Dabei schuf er bereits seit 1979 in eigener Werkstatt Keramiken. Damals war er fünfundvierzig Jahre alt und hatte eine Entwicklung durchlaufen, die als autodidaktisch zu bezeichnen ist. Zwar hatte er sich in jungen Jahren unter Anleitung des Leipziger Malers Walter Münze mit Malerei und Grafik beschäftigt, das jedoch nebenher und quasi als eine, wenn auch ernsthaft betriebene, Betätigung in der Freizeit. Sein beruflicher Entwicklungsweg war der eines Technikers, der Maschinenbau studierte und seine Ausbildung mit einem Diplom abschloß. Doch erblickte er im technischen Beruf offensichtlich nicht sein Lebensziel und suchte nach Möglichkeiten, seine künstlerischen Interessen und Fähigkeiten auszubilden.
Das jedoch war nur möglich, wenn er allein nach den für ihn gangbaren Wegen suchte, abseits von Akademien und prägenden Lehrerpersönlichkeiten.
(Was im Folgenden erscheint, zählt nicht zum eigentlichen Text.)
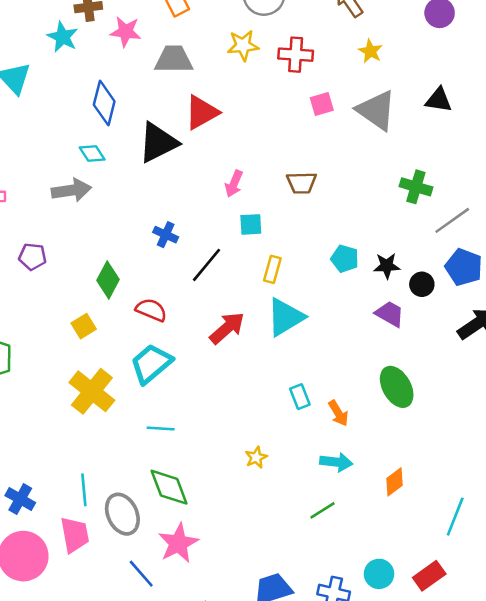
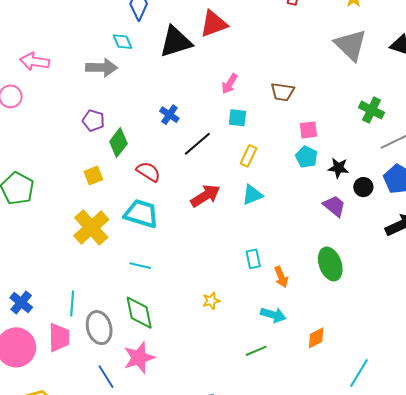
pink square: (322, 104) -> (308, 130), moved
purple pentagon: (32, 257) -> (93, 121), moved
cyan triangle: (285, 317) -> (252, 195), size x0.7
cyan trapezoid: (151, 364) -> (141, 214), turned 48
So entwickelte er auf sich gestellt seine bildnerischen Vorstellungen, was ihn davor bewahrte, einerseits in den Sog einer „Schule“ zu geraten, wie andererseits die herrschenden Auffassungen von zeitgenössischer, d. h. zeitgemäßer bildender Kunst bedienen zu müssen. Diese waren auf den Begriff des Realismus festgeschrieben, also auf eine ab- oder nachbildende Formensprache, auf lesbare Bilder, die häufig literarisch fundiert waren und deshalb neben mythologischen Bezügen zur Antike der Griechen und Römer von „privaten“ Mythologien nur so strotzten. Ihm als Autodidakten war deutlich, daß der Zugang zu großen Ausstellungen und zu künstlerischen Aufträgen staatlicher Stellen oder solchen der sog. gesellschaftlichen Organisationen, z. B. der Gewerkschaften, nicht möglich sein würde.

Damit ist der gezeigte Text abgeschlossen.